### RECORDS PROVIDED
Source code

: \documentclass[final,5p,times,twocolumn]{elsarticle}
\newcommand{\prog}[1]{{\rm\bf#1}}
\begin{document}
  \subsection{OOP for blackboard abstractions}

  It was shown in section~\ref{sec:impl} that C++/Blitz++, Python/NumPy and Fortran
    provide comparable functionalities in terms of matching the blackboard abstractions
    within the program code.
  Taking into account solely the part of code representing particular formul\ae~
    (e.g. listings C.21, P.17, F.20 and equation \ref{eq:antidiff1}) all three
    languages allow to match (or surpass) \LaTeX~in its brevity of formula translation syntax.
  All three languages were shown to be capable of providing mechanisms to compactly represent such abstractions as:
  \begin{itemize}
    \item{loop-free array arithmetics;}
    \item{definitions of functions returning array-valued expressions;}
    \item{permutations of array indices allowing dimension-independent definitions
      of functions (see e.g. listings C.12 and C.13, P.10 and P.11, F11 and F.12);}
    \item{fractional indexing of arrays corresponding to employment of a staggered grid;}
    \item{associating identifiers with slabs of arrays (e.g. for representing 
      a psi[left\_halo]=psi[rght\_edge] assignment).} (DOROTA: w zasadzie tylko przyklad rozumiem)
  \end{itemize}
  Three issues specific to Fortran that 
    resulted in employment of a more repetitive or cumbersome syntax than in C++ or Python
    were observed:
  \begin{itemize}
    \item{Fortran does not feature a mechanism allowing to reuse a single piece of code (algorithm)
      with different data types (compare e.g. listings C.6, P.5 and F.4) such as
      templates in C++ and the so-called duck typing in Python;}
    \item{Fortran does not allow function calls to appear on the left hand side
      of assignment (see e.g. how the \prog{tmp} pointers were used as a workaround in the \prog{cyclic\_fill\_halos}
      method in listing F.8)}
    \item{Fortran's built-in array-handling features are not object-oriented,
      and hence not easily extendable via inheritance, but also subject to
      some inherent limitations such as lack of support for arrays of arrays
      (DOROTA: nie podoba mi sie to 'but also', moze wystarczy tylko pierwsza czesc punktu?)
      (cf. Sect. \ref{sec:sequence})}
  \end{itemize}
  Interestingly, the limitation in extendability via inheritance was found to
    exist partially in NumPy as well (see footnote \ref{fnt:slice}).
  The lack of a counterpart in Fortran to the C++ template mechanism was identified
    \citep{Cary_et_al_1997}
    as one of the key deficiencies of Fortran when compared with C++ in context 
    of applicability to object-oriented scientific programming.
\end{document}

### ACTIVITY
What is needed is an exact copy of every entry.

### YOUR RESPONSE
Source code

: \documentclass[final,5p,times,twocolumn]{elsarticle}
\newcommand{\prog}[1]{{\rm\bf#1}}
\begin{document}
  \subsection{OOP for blackboard abstractions}

  It was shown in section~\ref{sec:impl} that C++/Blitz++, Python/NumPy and Fortran
    provide comparable functionalities in terms of matching the blackboard abstractions
    within the program code.
  Taking into account solely the part of code representing particular formul\ae~
    (e.g. listings C.21, P.17, F.20 and equation \ref{eq:antidiff1}) all three
    languages allow to match (or surpass) \LaTeX~in its brevity of formula translation syntax.
  All three languages were shown to be capable of providing mechanisms to compactly represent such abstractions as:
  \begin{itemize}
    \item{loop-free array arithmetics;}
    \item{definitions of functions returning array-valued expressions;}
    \item{permutations of array indices allowing dimension-independent definitions
      of functions (see e.g. listings C.12 and C.13, P.10 and P.11, F11 and F.12);}
    \item{fractional indexing of arrays corresponding to employment of a staggered grid;}
    \item{associating identifiers with slabs of arrays (e.g. for representing 
      a psi[left\_halo]=psi[rght\_edge] assignment).} (DOROTA: w zasadzie tylko przyklad rozumiem)
  \end{itemize}
  Three issues specific to Fortran that 
    resulted in employment of a more repetitive or cumbersome syntax than in C++ or Python
    were observed:
  \begin{itemize}
    \item{Fortran does not feature a mechanism allowing to reuse a single piece of code (algorithm)
      with different data types (compare e.g. listings C.6, P.5 and F.4) such as
      templates in C++ and the so-called duck typing in Python;}
    \item{Fortran does not allow function calls to appear on the left hand side
      of assignment (see e.g. how the \prog{tmp} pointers were used as a workaround in the \prog{cyclic\_fill\_halos}
      method in listing F.8)}
    \item{Fortran's built-in array-handling features are not object-oriented,
      and hence not easily extendable via inheritance, but also subject to
      some inherent limitations such as lack of support for arrays of arrays
      (DOROTA: nie podoba mi sie to 'but also', moze wystarczy tylko pierwsza czesc punktu?)
      (cf. Sect. \ref{sec:sequence})}
  \end{itemize}
  Interestingly, the limitation in extendability via inheritance was found to
    exist partially in NumPy as well (see footnote \ref{fnt:slice}).
  The lack of a counterpart in Fortran to the C++ template mechanism was identified
    \citep{Cary_et_al_1997}
    as one of the key deficiencies of Fortran when compared with C++ in context 
    of applicability to object-oriented scientific programming.
\end{document}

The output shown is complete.